BY GEORGE EATON PUBLISHED 08 OCTOBER 2012 7:32
Osborne secures agreement of Clegg’s party for £10bn of further welfare cuts
Ahead of George Osborne’s speech to the Conservative conference, the big announcement is that the Chancellor has secured the agreement of Iain Duncan Smith and the Lib Dems to a further £10bn of welfare cuts in 2015-16 on top of the £18bn of cuts already announced.
In a joint article for the Daily Mail, Osborne and Duncan Smith write:
[A]s the Treasury illustrated at the time of the last Budget, if the rate of reductions in departmental budgets in the next spending review period is to be kept the same as the current rate, then the welfare budget would have to be reduced by more than £10billion by 2016-17.
We are both satisfied that this is possible and we will work together to find savings of this scale. All of this will require some tough choices, but those choices will be guided by clear principles and a vision of what the welfare system should be.
The cuts are likely to include:
-The abolition of housing benefit for the under-25s.
-A two-year freeze in most benefits.
-A limit on benefits paid to families with more than two or three children.
But with the Chancellor having already ruled out a “mansion tax” or higher council tax bands, it remains unclear what Clegg’s party will receive in return for consenting to another attack on the poorest.
One possibility is that the coalition will again increase the top rate of capital gains tax and raise stamp duty on multi-million properties.

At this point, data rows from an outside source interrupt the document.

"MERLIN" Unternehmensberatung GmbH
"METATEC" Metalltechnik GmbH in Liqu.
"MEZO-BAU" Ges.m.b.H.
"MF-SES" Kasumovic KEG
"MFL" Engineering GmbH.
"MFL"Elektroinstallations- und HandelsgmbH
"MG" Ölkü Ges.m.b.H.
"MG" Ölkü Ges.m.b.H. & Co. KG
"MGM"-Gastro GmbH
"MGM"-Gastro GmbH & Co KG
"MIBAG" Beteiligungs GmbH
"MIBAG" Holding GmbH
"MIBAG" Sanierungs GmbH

The move will also put further pressure on Labour to say whether, if elected, it would stick to Osborne’s spending plans for 2015-16 or adopt its own alternative proposals.
PUBLISHED ON THE SAME DAY IN THE TORYGRAPH:
By James Kirkup, Deputy Political Editor 10:00PM BST 08 Oct 2012
Nick Clegg has said that “nothing has been agreed” on cuts in public spending in 2015/16, insisting he would not accept benefits cuts without new taxes on the rich.
He spoke amid growing questions over the agreement George Osborne, the Chancellor, and Iain Duncan Smith, the Work and Pensions Secretary, claimed they have struck on cuts in welfare in that year.
A weak economy has forced the Coalition to extend its timetable for reducing the deficit and draw up plans for more cuts after the current four-year spending round.
The allocation of £18 billion of cuts in 2015/16 has emerged as major battleground between and within the two Coalition parties.
Mr Osborne wants £10 billion to come from working-age benefits, something both the Lib Dems and Mr Duncan Smith have resisted.
Mr Clegg said that despite claims at the Conservative Party conference, the Coalition has not agreed to more welfare cuts after the current spending round.
“Nothing has been agreed within government on the detail of any further changes; these are the kind of things that we will thrash out within government in the months ahead.”
The Lib Dems want a new tax on wealth before signing up to benefits cuts. That could be a “mansion tax” or higher council tax bands for high-value homes, both so far rejected by senior Tories.
Mr Clegg told the BBC:
“As we have to make more savings as a country – as we do – you start at the [top] and work your way down, not the other way around.”
Even if a wealth tax is agreed, A Lib Dem source said that the party was “extremely unlikely” ever to agree a cut of £10 billion, predicting the final figure would be lower.
Mr Duncan Smith is regarded by the Lib Dems as an ally in the internal fight over benefits and has previously questioned the £10 billion figure.
He and Mr Osborne wrote a joint newspaper article saying that £10 billion of cuts are “possible” and promising to work towards that goal.
However, Mr Duncan Smith has stopped short of committing himself to the £10 billion figure. His speech to the Birmingham conference made no mention of the figure, and nor did Mr Osborne’s.
At a fringe meeting in Birmingham this week, Mr Duncan Smith warned that he will only accept welfare cuts that not jeopardise reforms that ensure people on benefits are better off when they take work.
“I recognise we will have to take more money out of the welfare system but it will absolutely have to fall in with my view of allowing people to take control.”